As baptized members of the Mystical Body of Christ, each of us is called to fulfill this great Commandment in various ways. 

For me personally, I realized this responsibility of the Christian and responded by answering the call to follow as an ordained priest. I suppose, however, that it was the examples of parish priests who sought to bring their parishioners closer to Christ by their kind words, sage advice and holiness of life that ultimately led me to hear that tiny whisper to follow the Good Shepherd. 

In July of this year, I marked eight years of ordained ministry. That might not seem like a long time but for me it is and each moment has been all about loving and being loved in return. I am a firm believer that when a bishop gives a priest an assignment it is with the understanding that he must fulfill these two primary tasks and when done to one’s best ability, leaving can hurt. 

This past November, I was informed that I was being transferred, effective almost immediately, from Corpus Christi Parish, East Sandwich to assume the position of director of Pastoral Care at St. Luke’s Hospital, New Bedford.
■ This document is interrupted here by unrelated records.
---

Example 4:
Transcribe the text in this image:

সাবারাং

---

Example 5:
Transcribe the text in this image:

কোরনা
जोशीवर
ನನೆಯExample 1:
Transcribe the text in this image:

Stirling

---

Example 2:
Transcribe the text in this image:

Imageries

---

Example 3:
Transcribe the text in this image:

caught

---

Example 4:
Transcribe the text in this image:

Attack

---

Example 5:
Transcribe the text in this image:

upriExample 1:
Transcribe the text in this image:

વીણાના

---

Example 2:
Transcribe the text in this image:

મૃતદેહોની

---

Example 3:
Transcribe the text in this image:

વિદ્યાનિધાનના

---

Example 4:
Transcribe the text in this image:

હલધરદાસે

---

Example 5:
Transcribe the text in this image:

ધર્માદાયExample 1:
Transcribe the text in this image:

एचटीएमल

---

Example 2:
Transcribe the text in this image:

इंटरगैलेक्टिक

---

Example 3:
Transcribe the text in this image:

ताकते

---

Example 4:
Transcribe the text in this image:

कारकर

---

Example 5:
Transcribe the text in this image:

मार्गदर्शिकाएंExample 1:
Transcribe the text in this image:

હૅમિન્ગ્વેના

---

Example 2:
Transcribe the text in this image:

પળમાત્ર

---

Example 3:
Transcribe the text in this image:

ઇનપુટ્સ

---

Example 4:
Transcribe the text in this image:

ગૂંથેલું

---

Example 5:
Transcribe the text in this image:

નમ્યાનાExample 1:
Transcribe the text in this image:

I had spent five-and-a-half years at Corpus Christi Parish, a place I called home and in one brief moment it seemed as if I was being ripped from my family: taken from those whom I love dearly and taken from those whom I believed loved me in return. I felt as if I was being taken from my family. 
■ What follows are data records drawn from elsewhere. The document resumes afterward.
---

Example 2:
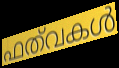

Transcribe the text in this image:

ഫത്‌വകൾ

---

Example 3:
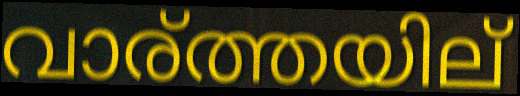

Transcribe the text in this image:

വാര്ത്തയില്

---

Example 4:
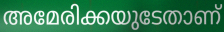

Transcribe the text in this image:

അമേരിക്കയുടേതാണ്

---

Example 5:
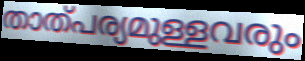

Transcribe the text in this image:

താത്പര്യമുള്ളവരുംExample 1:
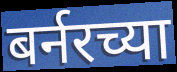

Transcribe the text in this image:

बर्नरच्या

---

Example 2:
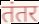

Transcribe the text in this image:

तंतर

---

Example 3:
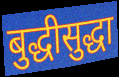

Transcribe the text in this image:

बुद्धीसुद्धा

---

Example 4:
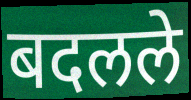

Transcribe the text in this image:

बदलले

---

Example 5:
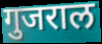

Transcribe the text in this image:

गुजराल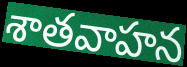
శాతవాహనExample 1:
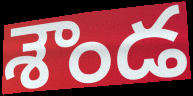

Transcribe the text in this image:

శౌండ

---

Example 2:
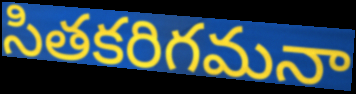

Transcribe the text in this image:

సితకరిగమనా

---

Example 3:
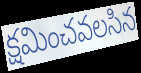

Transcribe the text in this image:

క్షమించవలసిన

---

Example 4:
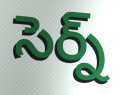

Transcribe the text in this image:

సెర్న్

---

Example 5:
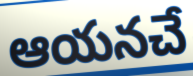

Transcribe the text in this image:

ఆయనచేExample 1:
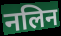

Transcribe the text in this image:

नलिन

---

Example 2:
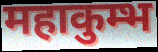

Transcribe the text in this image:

महाकुम्भ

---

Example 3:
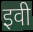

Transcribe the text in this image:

इवी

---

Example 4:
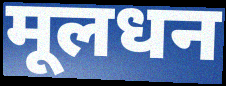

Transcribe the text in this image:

मूलधन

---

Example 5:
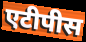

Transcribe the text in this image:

एटीपीसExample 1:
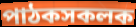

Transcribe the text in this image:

পাঠকসকলক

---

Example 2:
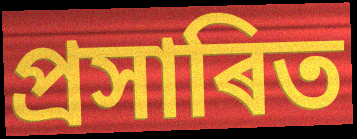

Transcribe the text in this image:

প্ৰসাৰিত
It hurt, but, then, doesn’t love sometimes hurt? It was not the type of hurt that is experienced when one gets stung by a bee or experiences the ill effects of some sort of trauma. The type of hurt that I personally experienced was like that of losing a loved one to earthly death. 

It was at this moment and in the months that passed that I would realize that parish ministry has strengthened my prayer life, my love and devotion of our eucharistic Lord and most importantly love for God’s chosen people, his Church. It especially forced me to re-evaluate why I answered the call to ordained ministry. It was to love and to be loved. 

I thoroughly enjoyed my time in the parish. Why? The unpredictability. I could plan my day and schedule all sorts of things but sometimes none of that would matter. Each and every day as a parish priest, I never quite could predict what might be lurking around the corner: an unscheduled appointment that would require an immense amount of pastoral sensitivity; an untimely death that would rock the already fragile faith of one who had been estranged from the Church; or perhaps attempting to comfort one who feels totally isolated from the community.

Of course, parish life does not always involve trauma and tragedy. Hearing the great news that someone who had been unemployed for such a long time finally was hired; sharing the joy of a couple who after many attempts at pregnancy get the news that they are going to be parents; even hearing that someone who was at the point of death is stable and is expected to make a full recovery. The life of the parish priest is all about being part of a family. 

When I was first addressed as “Father” on July 14, 2001, I had no idea what that really meant. Eight years into my ministry, I’m beginning to understand what it is all about. The father leads; the father listens; the father protects; the father helps; but most importantly, the father loves. 

It is my fervent prayer that throughout the remainder of my ministry, no matter what that might be, whether it is in a parish or even in a hospital where I now serve, I may always remember that unique call “to love and to be loved.” The life of the priest is one of such immense joy and fulfillment when this is the guiding principle that leads and guides the life of the priest.

Father Thibault was ordained in 2001 and is director of Pastoral Care at St. Luke’s Hospital in New Bedford.